Since the total series resistance never changes between VS and GROUND,
I will never change, so since we know from our above evaluations of
the limiting values of operation:
R2=4/I.
R1=2/I.

...we can say:
R2=2*R1 i.e. 2*(R1)=2*(2/I)=4/I=R2.

So we know the proportions of R1 and R2, and just have to pick
R1 to satisfy some other known constraint, such as this one
from above:

VO = 4V = 10V * (R2+0) / (R1+1000+R2)
4=10*(R2)/(R1+1000+R2)
4*(R1+1000+R2) = 10*R2
4*R1+4*R2+4000 = 10*R2
but R2=2*R1 from above, so,
4*R1+4*(2*R1)+4000 = 10*(2*R1)
4*R1+8*R1+4000 = 20*R1
(4*R1+8*R1+4000)/(20*R1) = 1
(12*R1+4000)/(20*R1)=1
(12*R1+4000)/(R1)=20
(12+(4000/R1))=20
(0+(4000/R1))=20-12
4000/R1=8
4000=8*R1
R1=4000/8 = 500.

From above,
R2=2*R1= so R2 = 1000.

Knowing that (R3A+R3B)=1000 since it's an 1000 ohm range pot,
I = VS/(R1+R3A+R3B+R2)
I = 10/(500+1000+1000) = 10/2500 = 0.004A.

Going back checking the 8V required case given R1=500 and R2=1000:
VO = 8V = 10V * (R2+1000) / (R1+1000+R2)
8 = 10 * (R2+1000) / (R1+1000+R2)
8 = 10 * (1000+1000) / (500+1000+1000)
8 = 10*2000/2500 = true, so that works to get 8V at one extreme pot setting.
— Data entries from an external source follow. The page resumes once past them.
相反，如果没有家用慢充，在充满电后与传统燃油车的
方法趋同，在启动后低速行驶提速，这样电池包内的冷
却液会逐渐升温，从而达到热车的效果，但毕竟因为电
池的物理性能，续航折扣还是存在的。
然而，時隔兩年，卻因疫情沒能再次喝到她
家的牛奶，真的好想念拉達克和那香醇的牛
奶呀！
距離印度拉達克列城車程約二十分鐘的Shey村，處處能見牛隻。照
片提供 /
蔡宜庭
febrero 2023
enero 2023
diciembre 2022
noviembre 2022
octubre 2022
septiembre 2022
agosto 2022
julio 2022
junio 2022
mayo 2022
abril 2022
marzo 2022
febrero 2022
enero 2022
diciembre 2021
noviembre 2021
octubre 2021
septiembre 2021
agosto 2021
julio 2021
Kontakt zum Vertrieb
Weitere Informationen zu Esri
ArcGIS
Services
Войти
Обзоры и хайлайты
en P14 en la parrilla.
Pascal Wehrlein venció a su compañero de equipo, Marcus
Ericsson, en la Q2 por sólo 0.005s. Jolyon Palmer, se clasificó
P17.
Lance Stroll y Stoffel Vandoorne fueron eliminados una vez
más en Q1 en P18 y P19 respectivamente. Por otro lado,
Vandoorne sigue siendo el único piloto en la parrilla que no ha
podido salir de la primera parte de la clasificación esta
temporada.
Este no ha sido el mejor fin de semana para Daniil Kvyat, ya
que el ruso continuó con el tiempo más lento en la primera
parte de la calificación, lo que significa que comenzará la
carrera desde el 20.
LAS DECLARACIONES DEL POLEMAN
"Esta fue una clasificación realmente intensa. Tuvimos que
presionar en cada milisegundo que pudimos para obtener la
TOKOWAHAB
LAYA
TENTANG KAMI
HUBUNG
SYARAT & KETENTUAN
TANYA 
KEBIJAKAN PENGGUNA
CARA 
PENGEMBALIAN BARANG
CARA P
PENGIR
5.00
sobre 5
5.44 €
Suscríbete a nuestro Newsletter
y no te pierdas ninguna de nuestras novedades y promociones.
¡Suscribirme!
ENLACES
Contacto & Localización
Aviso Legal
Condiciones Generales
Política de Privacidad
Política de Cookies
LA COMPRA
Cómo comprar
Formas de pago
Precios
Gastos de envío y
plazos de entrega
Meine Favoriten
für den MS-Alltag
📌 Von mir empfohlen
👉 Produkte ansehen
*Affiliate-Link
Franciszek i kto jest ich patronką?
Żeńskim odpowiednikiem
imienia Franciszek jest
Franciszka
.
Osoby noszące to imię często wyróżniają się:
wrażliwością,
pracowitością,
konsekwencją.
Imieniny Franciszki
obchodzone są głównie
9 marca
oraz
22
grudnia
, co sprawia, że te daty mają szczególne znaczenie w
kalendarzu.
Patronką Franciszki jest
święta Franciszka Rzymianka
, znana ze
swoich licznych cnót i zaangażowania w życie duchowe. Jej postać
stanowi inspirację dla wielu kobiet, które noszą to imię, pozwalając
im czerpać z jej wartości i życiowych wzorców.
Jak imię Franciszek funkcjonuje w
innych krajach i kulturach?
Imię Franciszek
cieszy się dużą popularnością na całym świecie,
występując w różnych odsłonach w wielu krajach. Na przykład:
Going back checking the 4V required case given R1=500 and R2=1000:
VO = 4V = 10V * (R2+0) / (R1+1000+R2)
4 = 10*(1000+0) / (500+1000+1000)
4 = 10000 / 2500 = true, so that works to get 4V at the other extreme pot setting.

So basically you just work with combinations of what you know must be true
given the specified circuit operations to try to define important
component relationships to each other and the known parameters, and
simplify, substitute algebraically, simplify, etc. until you have
solved for one unknown, then go back and substitute that known value
to get the values for other unknowns.